SELECTED PASSAGE
3.2. Regularization#

TODO ML pipeline image

!!!tip Big Idea: Change our quality metric to increase the cost of a model when its coefficients are getting large

Before, we trained our regression model by finding the parameters that minimized some loss function \(L(w)\) (e..g, \(MSE(w)\)). The idea here was by minimizing the error on our training set, we were hopefully find the “best” model.

\[\hat{w} = \argmin{w} L(w)\]

But as we’ve discussed, training error is not the only thing to care about. So, we could imagine modifying our quality metric to not just care about error, but to also factor in other notions such as the magnitude of the coefficients. Let’s assume we have some function \(R(w)\) to describe the magnitude of our coefficients (more on what this function will be in a bit). We can then modify our quality metric to balance these two functions. The \(\lambda\) value is there to act as a weighting between these two notions of cost (error and magnitude); more on how to choose \(\lambda\) later.

\[\hat{w} = \argmin{w} L(w) + \lambda R(w)\]

The main idea here now is when we are optimizing for coefficients, it’s not just the lowest error coefficients, but the ones that minimize some combination of error and cost from having high magnitude. \(\lambda\) is a weighting parameter between these two cost functions. When \(\lambda\) is small, we care more about the error term \(L(w)\) in our optimization. When \(\lambda\) is large, we care more about the magnitude term \(R(w)\) in our optimization. \(\lambda\) is called a regularization hyperparameter.

Before discussing \(\lambda\) in detail, let’s discuss specific choices of this \(R(w)\) function to measure magnitude.

3.3. \(R(w)\) Measuring Magnitude#

This \(R(w)\) function is supposed to take all of our coefficients and return a number summarizing their overall magnitude. We call this \(R\) function the regularizer or regularization cost.

Just like almost everything else we will see in this book on machine learning, how we define the magnitude of our models coefficients is yet another modeling choice. Choosing a different measurement of magnitude will result in different properties of which learned predictor will be considered the “best”3.

DATASET CONTENT
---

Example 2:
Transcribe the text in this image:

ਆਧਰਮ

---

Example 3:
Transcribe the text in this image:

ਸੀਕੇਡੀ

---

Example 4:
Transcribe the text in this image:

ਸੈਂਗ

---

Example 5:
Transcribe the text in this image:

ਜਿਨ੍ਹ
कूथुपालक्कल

--

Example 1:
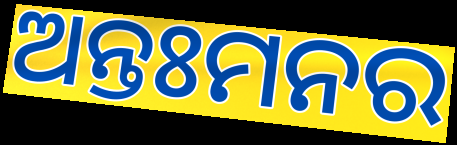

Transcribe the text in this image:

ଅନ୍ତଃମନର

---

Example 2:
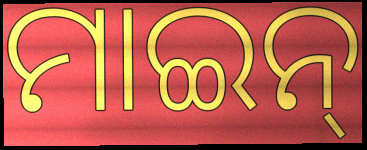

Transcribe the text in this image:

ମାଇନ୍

---

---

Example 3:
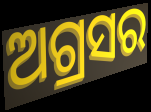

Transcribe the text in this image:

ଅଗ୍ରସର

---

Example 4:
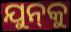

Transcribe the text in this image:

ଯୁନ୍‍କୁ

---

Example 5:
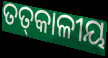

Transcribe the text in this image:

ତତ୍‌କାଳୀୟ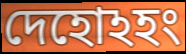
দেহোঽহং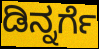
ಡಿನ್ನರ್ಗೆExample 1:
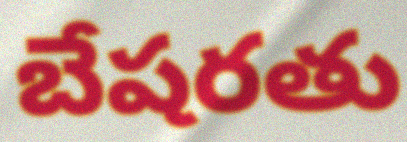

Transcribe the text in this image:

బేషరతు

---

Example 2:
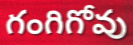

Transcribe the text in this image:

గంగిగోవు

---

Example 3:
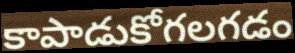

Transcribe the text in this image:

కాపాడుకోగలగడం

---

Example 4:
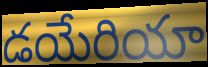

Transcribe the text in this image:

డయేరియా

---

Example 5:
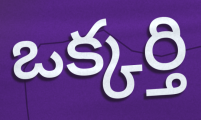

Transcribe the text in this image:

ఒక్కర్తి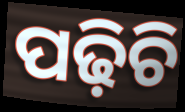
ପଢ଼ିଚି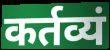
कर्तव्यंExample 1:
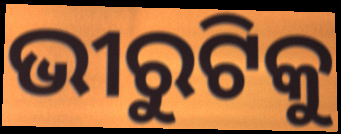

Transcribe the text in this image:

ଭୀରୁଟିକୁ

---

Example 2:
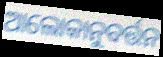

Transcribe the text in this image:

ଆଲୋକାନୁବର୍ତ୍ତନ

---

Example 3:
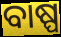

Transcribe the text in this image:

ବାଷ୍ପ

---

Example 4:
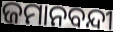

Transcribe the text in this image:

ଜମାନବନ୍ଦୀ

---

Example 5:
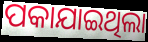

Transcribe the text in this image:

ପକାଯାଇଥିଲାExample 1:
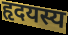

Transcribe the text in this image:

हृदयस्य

PROBLEMS TO WORK ON
a – What names does the passage on regularization give to \(\lambda\) and to the function \(R(w)\)?
b – Extend the passage on regularization by a few paragraphs, picking up after its final sentence about how different measurements of magnitude lead to different "best" predictors.

RESULTS IN ORDER
a –
- For \(\lambda\): weighting parameter; regularization hyperparameter
- For \(R(w)\): regularizer; regularization cost

b –
3.3.1. Idea 1: Sum of Coefficients#

The most intuitive idea that we can imagine to describe the magnitude of all of our coefficients is to simply just sum them up.

\[R(w) = \sum_{j=1}^D w_j\]

While this notion of a regularizer seems intuitive and straightforward, it won’t quite work 😞. Because we are just adding up the coefficients, we will run into the problem of coefficients with differing signs “cancelling each other out”. So in a model where \(w_1 = 1,000,000,000\) and \(w_2 = -1,000,000,000\), \(R(w) = 0\) indicating the coefficients have small magnitude, when in fact, they are quite large. So while this is on the right track, it’s not quite there.

3.3.2. Idea 2: Sum of Absolute Coefficients#

A simple modification to the last idea to fix the major problem with it is to take the absolute values of the coefficients instead.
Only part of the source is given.